Only a place like Bend can have something like Blockbuster Video. It’s the last one. I saw a movie about it. The last Blockbuster is an underwhelming experience. We didn’t go to Bend just for that; we went for the nature and the drive and because we’d heard it was a nice place, we thought about living. I’m conservative, but I don’t want to live near conservatives. Like the rich black guy who gets away from ‘da hood’. I don’t know many conservatives who read. I’m a product of a Democrat Just guys online. Maybe I’m the problem. That’s likely.
The blockbuster has all kinds of memorabilia. It’s like a functioning museum. They have an antiquated, Unix based file system. I get a membership card for kicks. They’ll keep me in that dilapidated system for a year unless I come back and borrow something. Then it’s another year. I’ll be given the bum's rush because the computer runs on two gigs of RAM and sixteen gigs of storage. Fun fact: The guy who made the Blockbuster filing system got his start hardening nuclear missile software. We borrow a movie about a dog. I wanted to borrow “Stargate”, my wife had never seen it. They didn’t have it. Nostalgia is for suckers.

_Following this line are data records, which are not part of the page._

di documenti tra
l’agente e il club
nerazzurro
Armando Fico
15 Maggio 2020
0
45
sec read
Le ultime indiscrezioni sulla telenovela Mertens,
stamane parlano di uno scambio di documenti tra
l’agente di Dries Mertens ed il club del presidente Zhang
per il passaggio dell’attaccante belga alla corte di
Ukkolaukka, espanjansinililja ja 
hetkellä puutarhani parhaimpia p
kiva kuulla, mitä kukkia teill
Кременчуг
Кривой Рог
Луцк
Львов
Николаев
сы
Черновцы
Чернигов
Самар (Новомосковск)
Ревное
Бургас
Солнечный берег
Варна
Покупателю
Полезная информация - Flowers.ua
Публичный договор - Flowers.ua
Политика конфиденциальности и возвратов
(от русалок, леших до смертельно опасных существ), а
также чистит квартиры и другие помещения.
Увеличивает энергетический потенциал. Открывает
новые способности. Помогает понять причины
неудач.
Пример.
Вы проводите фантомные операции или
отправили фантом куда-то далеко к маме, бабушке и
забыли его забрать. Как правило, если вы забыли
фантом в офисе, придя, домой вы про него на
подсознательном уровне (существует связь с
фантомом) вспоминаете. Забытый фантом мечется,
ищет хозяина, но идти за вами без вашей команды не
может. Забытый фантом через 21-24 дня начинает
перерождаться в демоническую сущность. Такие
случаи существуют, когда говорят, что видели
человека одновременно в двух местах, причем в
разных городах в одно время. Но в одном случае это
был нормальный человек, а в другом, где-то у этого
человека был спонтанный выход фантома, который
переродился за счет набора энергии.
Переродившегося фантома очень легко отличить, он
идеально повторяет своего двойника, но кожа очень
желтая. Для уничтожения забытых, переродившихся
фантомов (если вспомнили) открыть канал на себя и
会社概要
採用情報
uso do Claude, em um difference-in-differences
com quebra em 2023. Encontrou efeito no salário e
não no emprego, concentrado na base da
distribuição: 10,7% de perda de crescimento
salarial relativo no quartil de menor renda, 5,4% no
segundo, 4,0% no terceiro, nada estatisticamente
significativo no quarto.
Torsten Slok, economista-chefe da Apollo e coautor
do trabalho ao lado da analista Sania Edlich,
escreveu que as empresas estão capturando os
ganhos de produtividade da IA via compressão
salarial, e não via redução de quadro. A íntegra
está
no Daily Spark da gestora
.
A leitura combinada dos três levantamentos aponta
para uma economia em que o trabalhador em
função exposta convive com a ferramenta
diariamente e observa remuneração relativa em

I think it will be really funny if Sam Pink reads this and is like, “How did he get this from my work? I can’t be held responsible for this! It’s not my fault!” Reminds me of Annie Hall, where that nervous guy who ruins all of Woody Allen’s movies brings out Marshall McLuhan from behind a movie poster and has him give some pompous douche a verbal bitch slap. “You know nothing of my work!” 2nd best cameo in film history. First goes to Kurt Vonnegut in Rodney Dangerfield’s “Back to School”. Top tier.
We fly out of the local airport. There’s maybe one hundred people here. There are tables and we play a card game. We stopped and had ice cream on the way. I had chocolate and strawberry. So Peaty. I had it before I returned the rental. I had the opportunity to do something really funny, if only for myself and you, dear reader. “I returned it with a full tank of gas”. I didn’t shit in the back seat of the Ford Edsel. I’m not a depraved monster. If I stayed in Portland, I might have become that. The motto for America should be Pay It Forward. We just don’t agree on the ‘it’.
Having grown up in Seattle years ago and been in Portland many times (years ago), your title sucked me in. Enjoyed your commentary, even though sad. I know people who have moved away from Portland due to what you describe. Haven’t yet looked it up but suspect a shrinking population and tax base.
I remember visiting Portland nearly two decades ago. That was the whitest downtown I have ever seen!
Makes me think Diversity IS something of a strength. Us southern whites who have grown up with a large black population are considerably saner than those who have grown up in whitopias.